The second movement features wonderfully cultured string playing, beautifully phrased and perfectly nuanced. There's no attempt to make more of this charming movement than appears on the surface: it's a lovely interlude. The scherzo features incredible ensemble work by the winds, which pass the music's kaleidoscopic phrases off between instruments with impressive seamlessness. A little more schmaltz would have added character to the trumpet-led trio, but you can only admire the way Levi manages the ensuing transition back to the initial tempo of the scherzo: it's an object lesson in how such things should be done. Telarc correctly places the symphony's last three movements on the second disc, thereby permitting them to be played as Mahler requests, without a break.

Mary Phillips sings her fourth-movement solo sensitively, and how much better the brass playing sounds here than in Chailly's recent recording, with its awful "stick 'em off stage" experiment. The finale erupts with tremendous force, and the purely orchestral episodes have plenty of tension and mystery.
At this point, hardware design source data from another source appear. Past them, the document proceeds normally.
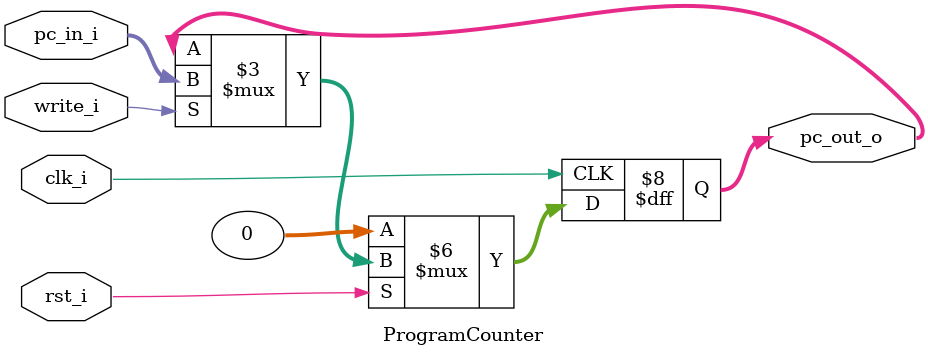
<source format=v>

module ProgramCounter(
    clk_i,
	rst_i,
	write_i,
	pc_in_i,
	pc_out_o
	);
     
//I/O ports
input           clk_i;
input	        rst_i;
input           write_i;
input  [32-1:0] pc_in_i;
output [32-1:0] pc_out_o;
 
//Internal Signals
reg    [32-1:0] pc_out_o;
 
//Parameter

    
//Main function
always @(posedge clk_i) begin
    if(~rst_i)
	    pc_out_o <= 0;
	else if(write_i)
	    pc_out_o <= pc_in_i;
//	$display("pc_next = ", pc_in_i);
//	$display("pc_cur = ", pc_out_o);
end

endmodule



                    
                    
</source>
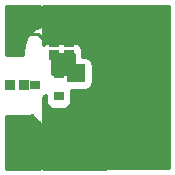
<source format=gbr>
G04 #@! TF.GenerationSoftware,KiCad,Pcbnew,5.1.5+dfsg1-2~bpo9+1*
G04 #@! TF.CreationDate,2020-08-10T15:35:06-04:00*
G04 #@! TF.ProjectId,power_sensor,706f7765-725f-4736-956e-736f722e6b69,rev?*
G04 #@! TF.SameCoordinates,PX4cace80PY51bada0*
G04 #@! TF.FileFunction,Copper,L1,Top*
G04 #@! TF.FilePolarity,Positive*
%FSLAX46Y46*%
G04 Gerber Fmt 4.6, Leading zero omitted, Abs format (unit mm)*
G04 Created by KiCad (PCBNEW 5.1.5+dfsg1-2~bpo9+1) date 2020-08-10 15:35:06*
%MOMM*%
%LPD*%
G04 APERTURE LIST*
%ADD10R,0.899160X0.848360*%
%ADD11R,0.848360X0.899160*%
%ADD12R,1.500000X1.500000*%
%ADD13R,0.900000X0.800000*%
%ADD14C,0.250000*%
%ADD15C,0.254000*%
G04 APERTURE END LIST*
D10*
X5600000Y-3220881D03*
X5600000Y-4379121D03*
D11*
X620880Y-6900000D03*
X1779120Y-6900000D03*
D10*
X4300000Y-3220880D03*
X4300000Y-4379120D03*
D12*
X6200000Y-5900000D03*
D13*
X2700000Y-6900000D03*
X4700000Y-5950000D03*
X4700000Y-7850000D03*
D14*
X3600420Y-3220880D02*
X2979540Y-2600000D01*
X4300000Y-3220880D02*
X3600420Y-3220880D01*
X2979540Y-2600000D02*
X1200000Y-2600000D01*
X6299580Y-3220881D02*
X6520461Y-3000000D01*
X5600000Y-3220881D02*
X6299580Y-3220881D01*
X6520461Y-3000000D02*
X10300000Y-3000000D01*
X10300000Y-3000000D02*
X10700000Y-3400000D01*
X10700000Y-3400000D02*
X10700000Y-8900000D01*
X10700000Y-8900000D02*
X7400000Y-12200000D01*
X7400000Y-12200000D02*
X1000000Y-12200000D01*
D15*
G36*
X14073000Y-226419D02*
G01*
X14073000Y-13924159D01*
X3427000Y-14021829D01*
X3427000Y-7871959D01*
X3504494Y-7830537D01*
X3601185Y-7751185D01*
X3611928Y-7738095D01*
X3611928Y-8250000D01*
X3624188Y-8374482D01*
X3660498Y-8494180D01*
X3719463Y-8604494D01*
X3798815Y-8701185D01*
X3895506Y-8780537D01*
X4005820Y-8839502D01*
X4125518Y-8875812D01*
X4250000Y-8888072D01*
X5150000Y-8888072D01*
X5274482Y-8875812D01*
X5394180Y-8839502D01*
X5504494Y-8780537D01*
X5601185Y-8701185D01*
X5680537Y-8604494D01*
X5739502Y-8494180D01*
X5775812Y-8374482D01*
X5788072Y-8250000D01*
X5788072Y-7450000D01*
X5775812Y-7325518D01*
X5764453Y-7288072D01*
X6950000Y-7288072D01*
X7074482Y-7275812D01*
X7194180Y-7239502D01*
X7304494Y-7180537D01*
X7401185Y-7101185D01*
X7480537Y-7004494D01*
X7539502Y-6894180D01*
X7575812Y-6774482D01*
X7588072Y-6650000D01*
X7588072Y-5150000D01*
X7575812Y-5025518D01*
X7539502Y-4905820D01*
X7480537Y-4795506D01*
X7401185Y-4698815D01*
X7304494Y-4619463D01*
X7194180Y-4560498D01*
X7074482Y-4524188D01*
X6950000Y-4511928D01*
X6687652Y-4511928D01*
X6687652Y-3954941D01*
X6675392Y-3830459D01*
X6639082Y-3710761D01*
X6580117Y-3600447D01*
X6500765Y-3503756D01*
X6404074Y-3424404D01*
X6293760Y-3365439D01*
X6174062Y-3329129D01*
X6049580Y-3316869D01*
X5150420Y-3316869D01*
X5025938Y-3329129D01*
X4950002Y-3352164D01*
X4874062Y-3329128D01*
X4749580Y-3316868D01*
X3850420Y-3316868D01*
X3725938Y-3329128D01*
X3606240Y-3365438D01*
X3495926Y-3424403D01*
X3427000Y-3480969D01*
X3427000Y-177584D01*
X14073000Y-226419D01*
G37*
X14073000Y-226419D02*
X14073000Y-13924159D01*
X3427000Y-14021829D01*
X3427000Y-7871959D01*
X3504494Y-7830537D01*
X3601185Y-7751185D01*
X3611928Y-7738095D01*
X3611928Y-8250000D01*
X3624188Y-8374482D01*
X3660498Y-8494180D01*
X3719463Y-8604494D01*
X3798815Y-8701185D01*
X3895506Y-8780537D01*
X4005820Y-8839502D01*
X4125518Y-8875812D01*
X4250000Y-8888072D01*
X5150000Y-8888072D01*
X5274482Y-8875812D01*
X5394180Y-8839502D01*
X5504494Y-8780537D01*
X5601185Y-8701185D01*
X5680537Y-8604494D01*
X5739502Y-8494180D01*
X5775812Y-8374482D01*
X5788072Y-8250000D01*
X5788072Y-7450000D01*
X5775812Y-7325518D01*
X5764453Y-7288072D01*
X6950000Y-7288072D01*
X7074482Y-7275812D01*
X7194180Y-7239502D01*
X7304494Y-7180537D01*
X7401185Y-7101185D01*
X7480537Y-7004494D01*
X7539502Y-6894180D01*
X7575812Y-6774482D01*
X7588072Y-6650000D01*
X7588072Y-5150000D01*
X7575812Y-5025518D01*
X7539502Y-4905820D01*
X7480537Y-4795506D01*
X7401185Y-4698815D01*
X7304494Y-4619463D01*
X7194180Y-4560498D01*
X7074482Y-4524188D01*
X6950000Y-4511928D01*
X6687652Y-4511928D01*
X6687652Y-3954941D01*
X6675392Y-3830459D01*
X6639082Y-3710761D01*
X6580117Y-3600447D01*
X6500765Y-3503756D01*
X6404074Y-3424404D01*
X6293760Y-3365439D01*
X6174062Y-3329129D01*
X6049580Y-3316869D01*
X5150420Y-3316869D01*
X5025938Y-3329129D01*
X4950002Y-3352164D01*
X4874062Y-3329128D01*
X4749580Y-3316868D01*
X3850420Y-3316868D01*
X3725938Y-3329128D01*
X3606240Y-3365438D01*
X3495926Y-3424403D01*
X3427000Y-3480969D01*
X3427000Y-177584D01*
X14073000Y-226419D01*
G36*
X2738707Y-9761293D02*
G01*
X3062585Y-10027093D01*
X3173000Y-10086111D01*
X3173000Y-13973000D01*
X227000Y-13973000D01*
X227000Y-9486871D01*
X1045060Y-9486871D01*
X1200000Y-9471611D01*
X1354940Y-9486871D01*
X2203300Y-9486871D01*
X2490297Y-9458605D01*
X2738707Y-9761293D01*
G37*
X2738707Y-9761293D02*
X3062585Y-10027093D01*
X3173000Y-10086111D01*
X3173000Y-13973000D01*
X227000Y-13973000D01*
X227000Y-9486871D01*
X1045060Y-9486871D01*
X1200000Y-9471611D01*
X1354940Y-9486871D01*
X2203300Y-9486871D01*
X2490297Y-9458605D01*
X2738707Y-9761293D01*
G36*
X3173000Y-1937725D02*
G01*
X3032514Y-1980341D01*
X2663005Y-2177847D01*
X2339127Y-2443647D01*
X2073327Y-2767525D01*
X1875821Y-3137034D01*
X1754196Y-3537975D01*
X1713129Y-3954940D01*
X1713129Y-4313129D01*
X1354940Y-4313129D01*
X1200000Y-4328389D01*
X1045060Y-4313129D01*
X227000Y-4313129D01*
X227000Y-227000D01*
X3173000Y-227000D01*
X3173000Y-1937725D01*
G37*
X3173000Y-1937725D02*
X3032514Y-1980341D01*
X2663005Y-2177847D01*
X2339127Y-2443647D01*
X2073327Y-2767525D01*
X1875821Y-3137034D01*
X1754196Y-3537975D01*
X1713129Y-3954940D01*
X1713129Y-4313129D01*
X1354940Y-4313129D01*
X1200000Y-4328389D01*
X1045060Y-4313129D01*
X227000Y-4313129D01*
X227000Y-227000D01*
X3173000Y-227000D01*
X3173000Y-1937725D01*
G36*
X5973000Y-5973000D02*
G01*
X4127000Y-5973000D01*
X4127000Y-4227000D01*
X5973000Y-4227000D01*
X5973000Y-5973000D01*
G37*
X5973000Y-5973000D02*
X4127000Y-5973000D01*
X4127000Y-4227000D01*
X5973000Y-4227000D01*
X5973000Y-5973000D01*
M02*

</source>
Levi doesn't stint on the big percussion crescendos leading to the "dead march", which in turn has real bite and an inexorable forward thrust. The next episode places the offstage trumpets and percussion very far away, exactly as Mahler requests in fact (their sound "scarcely audible as though borne on the wind"), and they actually do come much closer, again as specified, before the next big climax. It's smooth sailing from then on: the Atlanta Symphony Chorus has few if any peers today; Barbara Bonney sounds radiant in her solos; and Levi allows the final climax to develop with a wholly natural, unforced grandeur that's never rushed. The final pages, with crashing tam-tams and excellently balanced organ, set the seal on a superbly musical experience.

If anything, the performance of the Adagio from the Tenth (Ratz edition) is even better. There's nowhere to hide in this music, no special effects or coloristic devices to deflect the attention from the movement's pure Mahlerian polyphony. Levi's performance demonstrates just how superb his Atlanta players are in all departments (how gorgeously those strings play!), and how effortlessly they sustain his very slow (27 minutes) tempo. It all culminates in the single most hair-raisingly intense central climax that this music has ever received, in any performance or edition. Telarc has captured both performances in ideally warm, detailed sound of demonstration quality. There are other ways to play this music, for sure, but of its type this comes about as close to perfection as we're likely to hear.